THE STATE OF African education
According to the UNESCO Institute for Statistics, Sub-Saharan Africa will account for two-thirds - or 6.2 million - of the new teachers needed globally by 2030. As the school-age population expands, this growing demand is exacerbated; for every 100 primary school students in 2012, there will be 147 children in 2030. Countries in the region will have to fill almost four million existing teaching positions by 2030, as well as create and fill 2.2 million new ones.
Unfortunately, simply adding more space at established teacher training institutions (TTI) will not achieve this target. Nor will it engender much-needed improvements in student learning and skill-development. TTIs’ current pedagogy emphasises theoretical understanding of best practices, and not the practical, field-tested skills that today’s teachers actually need in order to serve today’s students in today’s classrooms.
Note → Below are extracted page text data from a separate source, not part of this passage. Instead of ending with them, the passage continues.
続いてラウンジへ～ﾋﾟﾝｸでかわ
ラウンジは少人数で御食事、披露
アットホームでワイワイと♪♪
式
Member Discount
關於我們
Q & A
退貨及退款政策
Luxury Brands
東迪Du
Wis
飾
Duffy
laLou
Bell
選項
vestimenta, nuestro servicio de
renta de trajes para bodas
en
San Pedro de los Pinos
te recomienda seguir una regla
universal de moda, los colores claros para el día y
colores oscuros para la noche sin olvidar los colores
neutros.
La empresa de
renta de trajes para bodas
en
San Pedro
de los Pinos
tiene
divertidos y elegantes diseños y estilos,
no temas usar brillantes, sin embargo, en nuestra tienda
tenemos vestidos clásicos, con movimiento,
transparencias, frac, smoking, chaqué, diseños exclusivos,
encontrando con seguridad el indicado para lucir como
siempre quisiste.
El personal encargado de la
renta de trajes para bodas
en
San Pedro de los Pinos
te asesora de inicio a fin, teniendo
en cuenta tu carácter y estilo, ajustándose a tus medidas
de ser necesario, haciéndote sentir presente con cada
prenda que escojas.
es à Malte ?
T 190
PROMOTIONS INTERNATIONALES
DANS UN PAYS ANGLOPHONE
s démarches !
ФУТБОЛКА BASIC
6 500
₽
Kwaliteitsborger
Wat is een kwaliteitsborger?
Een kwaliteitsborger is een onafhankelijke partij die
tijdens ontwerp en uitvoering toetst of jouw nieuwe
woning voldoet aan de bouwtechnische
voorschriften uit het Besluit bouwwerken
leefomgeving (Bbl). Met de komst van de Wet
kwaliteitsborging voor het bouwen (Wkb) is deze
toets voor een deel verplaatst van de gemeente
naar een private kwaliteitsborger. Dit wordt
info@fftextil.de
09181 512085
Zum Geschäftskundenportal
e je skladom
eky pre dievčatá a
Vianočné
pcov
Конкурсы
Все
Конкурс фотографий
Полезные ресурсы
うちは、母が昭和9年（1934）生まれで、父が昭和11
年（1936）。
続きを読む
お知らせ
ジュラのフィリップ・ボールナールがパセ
TTIs also fail to attract the highest quality young professionals, deepening challenges associated with teacher training and increasing costs associated with retraining and attrition.
Instill Education believes that transformative teaching will have unparalleled influence on student outcomes, that a consistent pipeline of qualified, effective teachers will enable African Education to exceed the charge set by the Millennium Development Goals, and that although large scale education reform must start with education accessibility, it can neither survive nor flourish without in-classroom teaching excellence.